Donc, au nom du Peuple, Dobsent requiert que la municipalité et le conseil-général soient cassés et renouvelés. Le Peuple les destitue, mais le Peuple les recrée, en leur communiquant les pouvoirs illimités de ses commissaires. Ils sortent par une porte et rentrent par l'autre.

Ils rentrent, mais transformés. Ils sont sortis magistrats de Paris, dépendants de la Convention. Ils rentrent comme Peuple souverain.

Cette souveraineté fut sur-le-champ mise à l'épreuve. La Convention mande le maire. Que fera-t-on ? Varlet et les plus violents ne voulaient pas qu'on obéit ; ils prétendaient que le maire fût consigné, comme le fut Pétion pendant le combat du 10 août. D'autres plus sages (Dobsent en tête, d'accord avec la Commune) pensèrent que rien après tout n'était organisé encore, qu'on ne savait pas seulement si le nouveau commandant serait reconnu de a garde nationale ; ils décidèrent qu'on obéirait, et que Pache irait rendre compte à la Convention.

Tel fut le premier dissentiment. Le second fut la question de savoir si l'on tirerait le canon d'alarme. Depuis les jours de Septembre, ce canon était resté l'horreur de la population parisienne ; une panique terrible pouvait avoir lien dans Paris, des scènes incalculables de peur et de peur furieuse. Il y avait peine de mort pour quiconque le tirerait. Les violents de l'Évêché, Henriot, en donnaient l'ordre. Ici encore la Commune décida contre eux qu'on obéirait à la loi, et qu'il ne fût point tiré. Chaumette donna même l'ordre qu'on fit taire le beffroi de l'Hôtel-de-Ville, Sue les autres s'étaient mis à sonner sans permission.

Tout le jour, la Commune flotta ainsi, comme une mer dans l'orage, des modérés aux furieux. Le comité révolutionnaire (en grande partie maratiste) et le conseil général (généralement jacobin) donnaient des ordres contraires.
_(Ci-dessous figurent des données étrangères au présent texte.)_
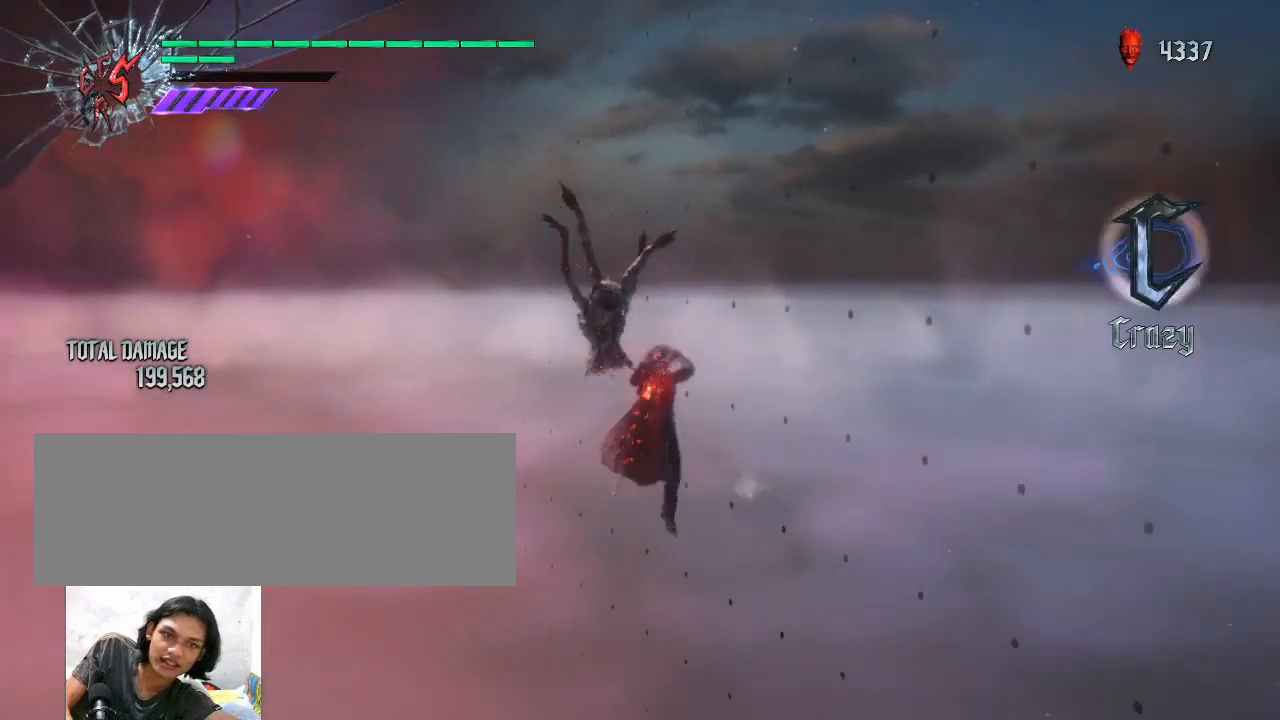
{"keys": [], "mouse": [], "events": [[100, "mouse_left", "down"], [167, "mouse_left", "up"], [233, "mouse_left", "down"], [333, "mouse_left", "up"], [400, "mouse_left", "down"], [467, "mouse_left", "up"]]}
Les premiers disant : Tirez ! — Les autres : Ne tirez pas ! La section du Pont-Neuf, où se trouvait le canon, ne voulait pas reconnaître les ordres du nouveau commandant, ni permettre de tirer. Elle résista jusqu'à une heure, et l'aurait fait davantage, pour peu qu'elle eût été soutenue de la Convention.

La nouvelle autorité, peu d'accord avec elle-même, ne s'entendit que sur deux points. Ce fut d'exiger le serment de tous les fonctionnaires, et de créer une force armée. Les patriotes armés auront quarante sols par jour. Que ferait-on de cette force, c'est ce qu'on ne disait pas.

Du reste, les uns et les autres voyaient bien que rien ne pouvait se décider dans la Commune. Déjà ils agissaient ailleurs, les violents aux faubourgs, les modérés aux Jacobins.

Que faisait la Convention ? Rien. Et encore ? Rien.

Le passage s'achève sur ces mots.